Он призвал себе на выручку безразличие, и этот скрытый ресурс – словно большой кусок сладкого пирога, украдкой сунутого в детский ранец доброй старушкой няней, – помогал ему мириться с утратами; ведь при всем том он был серьезно болен, и сил хватало лишь на то, чтобы вести свою нелегкую игру. Он говорил себе, что в мире нет дел, которые привлекали бы его всерьез, и поприща славы ему, во всяком случае, не пришлось отринуть. Но теперь на него снова нет-нет да веяло ароматом запретного плода, напоминая, что подлинная радость дана нам только в кипучей деятельности. Жизнь, которую он вел, походила на чтение хорошей книги в плохом переводе – жалкое занятие для человека, понимавшего, что в нем пропадает блестящий лингвист. У него бывали хорошие зимы и плохие зимы, и когда болезнь отпускала его, он даже тешил себя надеждой на полное выздоровление. Но за три года до событий, с которых мы начали наше повествование, надежда эта окончательно рухнула: он задержался в Англии дольше обычного, и холода настигли его прежде, чем он укрылся в Алжире. Он прибыл туда еле живой и несколько недель находился между жизнью и смертью. Он чудом поднялся на ноги, но при первых же шагах понял, что второму чуду не бывать. Он сказал себе, что час его близок и нужно жить, помня о нем, но по крайней мере в его власти провести остаток дней с наибольшей – насколько это удастся в таком положении – приятностью. В ожидании близкого конца возможность просто пользоваться способностями, которыми наградила его природа, стала для него величайшим наслаждением; ему даже казалось, что он первый открыл радость созерцания. Время, когда ему горько было расставаться с мечтой о славе – мечтой навязчивой при всей ее неясности, мечтой обольстительной, несмотря на постоянную борьбу с весьма здравыми вспышками критического отношения к себе, – осталось далеко позади. Друзья нашли, что он повеселел, и, приписывая эту перемену уверенности в скором выздоровлении, многозначительно качали головами. На самом деле безмятежность его была лишь диким цветком, пробившимся среди развалин.
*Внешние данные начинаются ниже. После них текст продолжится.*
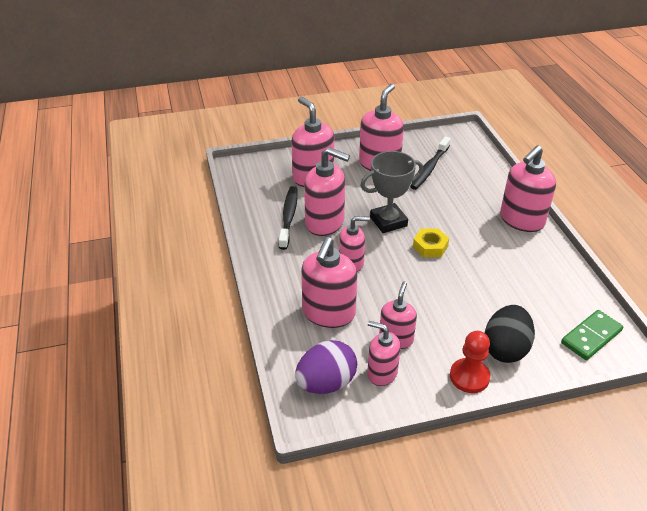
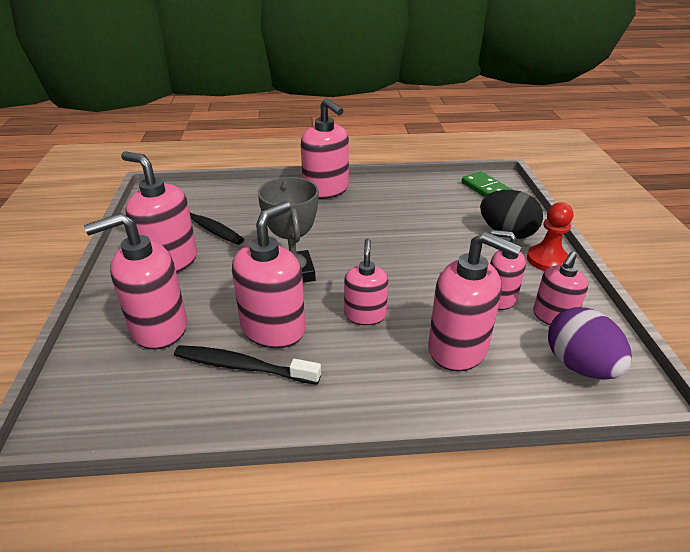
camera: 80 degrees left, 5 degrees down
(430, 246) = (350, 250): yellow nut -> none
Запретный плод, как известно, сладок, и, надо думать, именно это обстоятельство послужило причиной того, что появление молодой леди, явно не относившейся к разряду скучных, вызвало в Ральфе внезапный интерес. Что-то говорило ему: если распорядиться собою с умом, здесь его ждет занятие на много дней вперед. Добавим мимоходом, что возможность любви – т. е. любить, а не быть любимым – все еще значилась в его урезанной жизненной программе. Он только запретил себе бурное проявление чувств. К тому же, было мало вероятно, чтобы он мог внушить кузине пламенную страсть, да и она вряд ли смогла бы, даже если бы попыталась, возбудить в нем подобное чувство.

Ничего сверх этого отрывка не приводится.